My parents both work in the media - my mom is a journalist and my dad edits footage for the Austrailian Broadcasting news agency. Thus, from the moment I came into the word, I was surrounded by people who not only read, but also wrote for a living.
"Goodnight Moon" was my favorite book growing up. Now, my parents always regale me with stories about how they would read this book to me before bedtime, and we would say goodnight to all the objects in the room. "Goodnight, bed!" "Goodnight, chair!" Goodnight, Ami"
Began school. Went to a Quaker pre-school for two years. I don't remember reading books here, but I used to draw a lot of pictures. At the top, I would always sign my name, only it was backwards: "IMA".

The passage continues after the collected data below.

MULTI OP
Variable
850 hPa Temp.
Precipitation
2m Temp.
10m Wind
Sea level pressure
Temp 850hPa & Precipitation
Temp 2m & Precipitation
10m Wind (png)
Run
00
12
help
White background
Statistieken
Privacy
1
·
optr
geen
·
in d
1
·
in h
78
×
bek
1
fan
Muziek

Started elementary school. Did not like my Kindergarten teachers, and I didn't understand how to count
In first grade, our class put on an event where we would each invite our parents or special friends to school and read a book with them. Not only could my parents not come, but this was also the day I realized how difficult it was for me to read, and I watched other students sitting in their parent's lap reading books like "Little House on the Prairie". I was disappointed.
I had a green journal I used to carry with me to school. During recess and after school, I would sit and write stories about girls and dolphins and all the other host of characters little girls like to dream about. One day, a boy in my class saw me writing in my green journal, and made fun of me. I think that may have been the last time I wrote in my notebook. It was definitely the last time I brought it to school.

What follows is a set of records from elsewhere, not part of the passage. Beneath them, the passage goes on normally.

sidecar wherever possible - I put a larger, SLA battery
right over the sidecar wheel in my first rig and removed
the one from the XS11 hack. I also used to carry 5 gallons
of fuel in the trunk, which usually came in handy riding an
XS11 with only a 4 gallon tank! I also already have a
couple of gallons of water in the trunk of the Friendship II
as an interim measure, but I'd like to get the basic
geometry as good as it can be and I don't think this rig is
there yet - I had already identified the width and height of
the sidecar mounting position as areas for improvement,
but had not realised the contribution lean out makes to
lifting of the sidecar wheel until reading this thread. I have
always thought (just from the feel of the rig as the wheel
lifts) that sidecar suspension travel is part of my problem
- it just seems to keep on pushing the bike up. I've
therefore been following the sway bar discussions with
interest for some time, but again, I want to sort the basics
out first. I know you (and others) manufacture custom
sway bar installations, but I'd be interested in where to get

For my birthday, my grandma got me a subscription to "Stone Soup", a literary magazine featuring aspiring authors and illustrators ages 10-13. Reading these made me want to publish my own work, but I never mustered up the courage to try.
This is my dad's favorite book, and it was the first book I remember being read to me. My brother and I shared a room, and we would stay up late listening to my dad read about Bilbo and his adventures. There were also pictures in the copy my dad was reading to us, and I remember eagerly awaiting these pages, to see what I was hearing about transcribed into real renderings
My parents got me a reading tutor named Marcy. She came to our house once or twice every week, and we would read together. She was the one who turned me onto the "Chicken Noodle Soup for the Soul" books.